By Luc Cohen and Brendan Pierson
NEW YORK (Reuters) – The U.S. Federal Trade Commission on Tuesday kicked off the trial of its civil case against Vyera Pharmaceuticals founder Martin Shkreli, grilling company executives about a deal with a Japanese supplier that the FTC said helped Vyera maintain its monopoly on the life-saving drug Daraprim.
The FTC and several U.S. states have accused Shkreli of using illegal tactics to keep competitors out of the market for Daraprim after hiking its price to $750 per tablet, from $17.50, a move that made him infamous as “Pharma Bro” in 2015. The non-jury trial, before U.S. District Judge Denise Cote in Manhattan federal court, is expected to last about six days.
The FTC’s first witness, Vyera head of research and development Nicholas Pelliccione, testified that Vyera’s 2017 exclusivity agreement with Japan’s Fukuzyu Pharmaceutical Co, the sole U.S. supplier of Daraprim’s active ingredient, blocked other manufacturers from buying the ingredient.
However, Pelliccione said he did not believe that was the “main reason” for the deal.
The agency’s next witness, former Vyera chief Eliseo Salinas, said Shkreli tried to remain involved in the company after stepping down following his 2015 arrest for securities fraud.
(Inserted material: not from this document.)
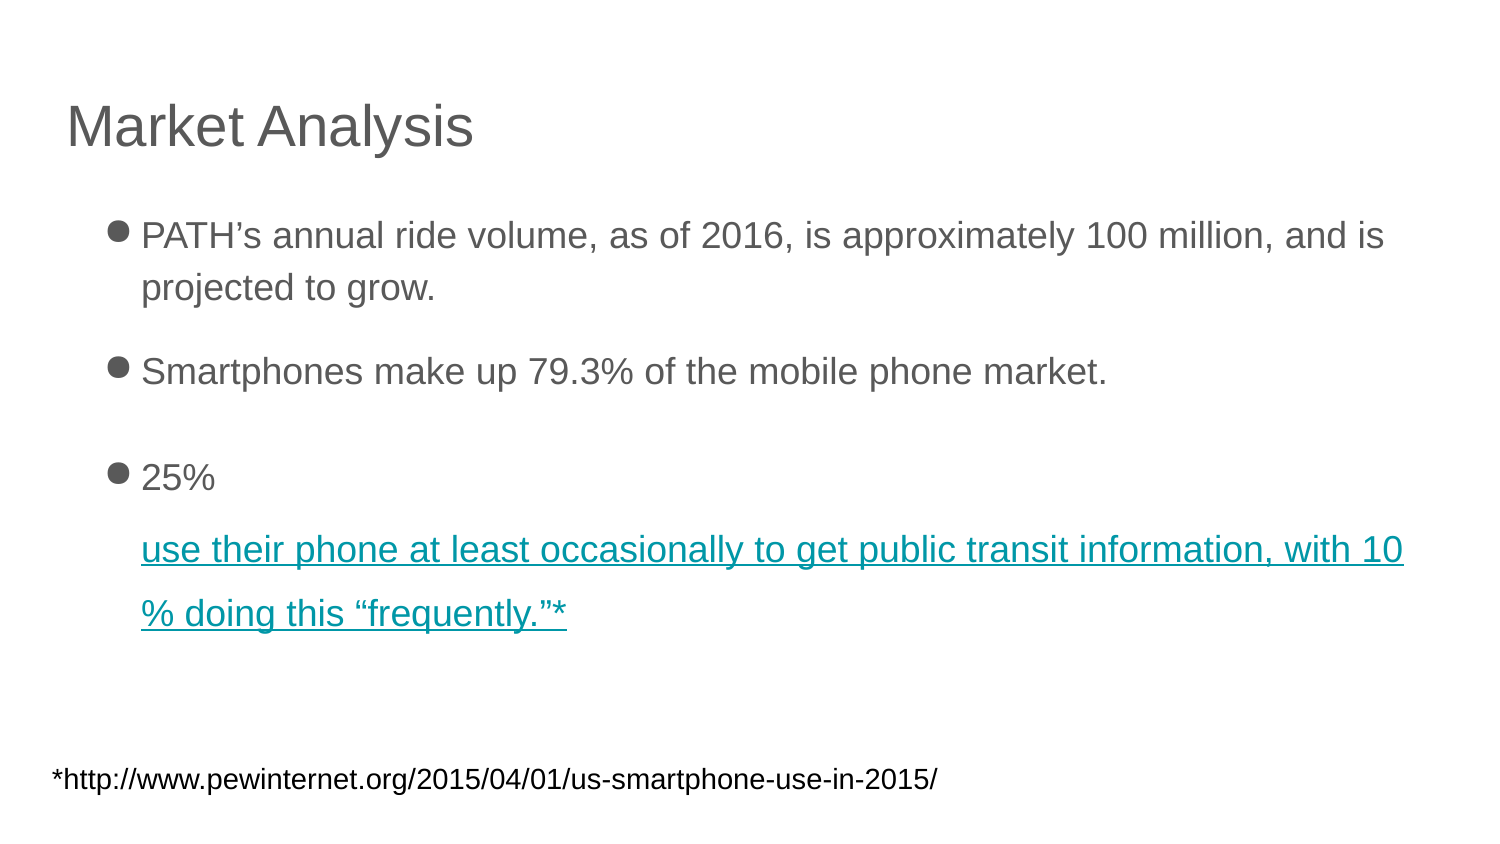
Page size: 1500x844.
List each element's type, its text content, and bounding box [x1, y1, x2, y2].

text_box *http://www.pewinternet.org/2015/04/01/us-smartphone-use-in-2015/ [36, 749, 1357, 807]
list PATH’s annual ride volume, as of 2016, is approximately 100 million, and is projected to grow. Smartphones make up 79.3% of the mobile phone market. 25% use their phone at least occasionally to get public transit information, with 10% doing this “frequently.”* [51, 189, 1449, 750]
title Market Analysis [51, 72, 1449, 167]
Salinas said Shkreli became “hostile” when Salinas tried to keep him away, once calling him a “cockroach that needed to be stomped or crushed” in an email.
Under cross-examination by Shkreli’s attorney Andrew Rudowitz, Salinas said Vyera entered into the agreement with Fukuzyu because it was worried about constraints on the ingredient’s supply, and that such agreements were “very common” in the drug industry.
Salinas acknowledged that Shkreli was no longer Vyera’s chief executive when the deal with Fukuzyu was signed, though he said Shkreli placed allies on the company’s board of directors.
Shkreli, who is serving a seven-year prison sentence for securities fraud, is not attending the trial. Vyera last week settled with the FTC and the states for $40 million.
Shkreli’s lawyers said in a court filing last year that the claims about Shkreli’s personal role in the alleged scheme were vague and unsupported.
Vyera, founded in 2014 as Turing Pharmaceuticals, acquired Daraprim from Impax Laboratories Inc in 2015. The drug treats toxoplasmosis, a parasitic infection that threatens people with weakened immune systems.
In addition to the Fukuzyu deal, the FTC and states say Vyera blocked generic drugmakers from obtaining samples to develop their own versions of Daraprim. The first generic version was approved last year.